Biden was elected to office before he was even old enough to serve and had been there for thirty five years before becoming the 47th Vice President of the United States.

While on the Senate Foreign Relations Committee, Biden’s pet project was the war on drugs until the War on Terror began and was horribly mismanaged by the George Bush Administration.

Joe Biden ran for president in 2008 and campaigned mostly on his plan for Iraq which included splitting Iraq into three separate entities with their own governments to function under a weaker central government.

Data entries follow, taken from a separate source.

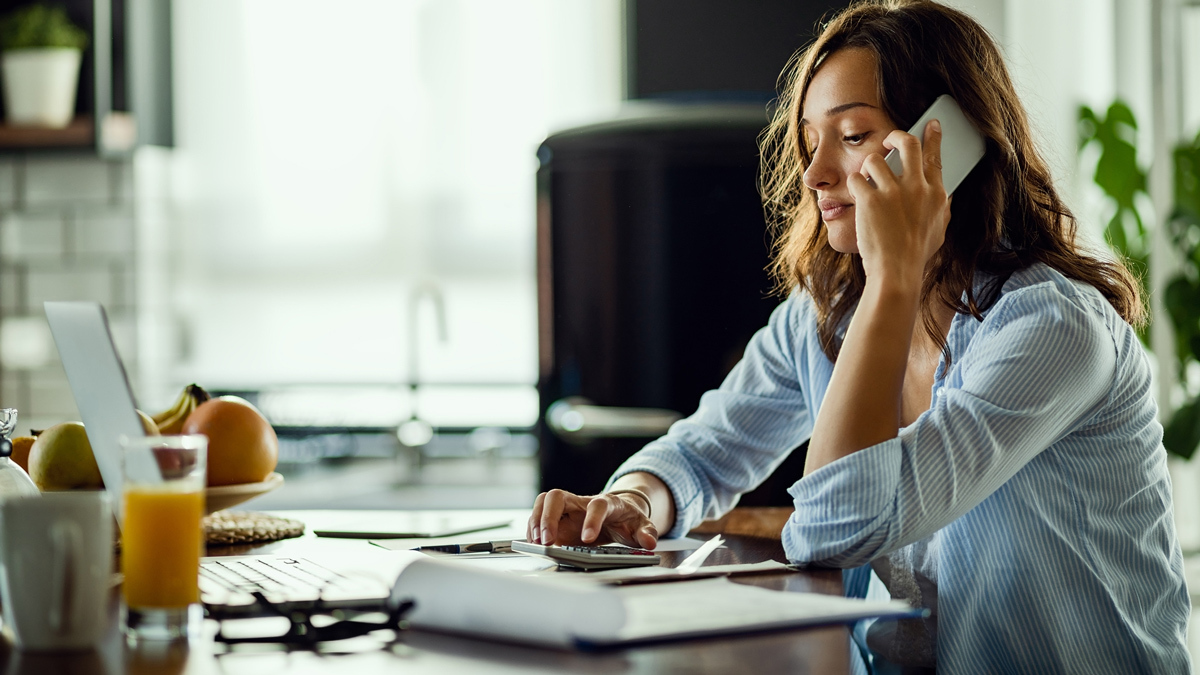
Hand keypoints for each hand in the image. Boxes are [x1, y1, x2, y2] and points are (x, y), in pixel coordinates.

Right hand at [527, 489, 658, 548]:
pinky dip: (533, 529)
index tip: (587, 539)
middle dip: (549, 517)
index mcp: (606, 503)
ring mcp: (568, 509)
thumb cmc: (626, 520)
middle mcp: (582, 502)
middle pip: (558, 496)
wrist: (618, 515)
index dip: (591, 520)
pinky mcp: (558, 519)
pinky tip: (535, 544)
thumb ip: (646, 533)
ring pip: (544, 502)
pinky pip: (538, 516)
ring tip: (538, 543)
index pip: (597, 505)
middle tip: (548, 540)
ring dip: (536, 522)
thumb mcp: (641, 526)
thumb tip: (649, 542)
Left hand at [846, 119, 952, 284]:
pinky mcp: (870, 200)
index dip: (933, 136)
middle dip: (896, 136)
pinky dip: (854, 186)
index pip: (935, 156)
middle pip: (908, 144)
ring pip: (875, 159)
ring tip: (866, 179)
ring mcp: (893, 193)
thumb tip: (944, 194)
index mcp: (936, 194)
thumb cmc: (916, 256)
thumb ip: (941, 209)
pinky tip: (856, 196)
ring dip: (868, 166)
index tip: (932, 124)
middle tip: (888, 140)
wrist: (897, 272)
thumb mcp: (939, 231)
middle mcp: (917, 188)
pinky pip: (856, 178)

Biden put this position to the test when he introduced a non-binding resolution that suggested his strategy which passed the Senate with more than seventy votes but never really went anywhere.

Foreign Affairs Committee Chairman: Richard Lugar
Richard Lugar is the former two-time Chairman of the Senate Foreign Relations Committee having served in the position from 1985 to 1987 and then from 2003 to 2007.

The accomplished Senator from Indiana is currently the Ranking Member on the Committee and is the longest serving Republican in the Senate having been there since 1977.

Lugar, who will retire in 2011, is one of the few Republicans (along with Nebraska Senator Chuck Hagel and New Mexico Senator Pete Domenici) who spoke out against George Bush’s Iraq War in 2007 and was a candidate to serve as Secretary of State under President Barack Obama.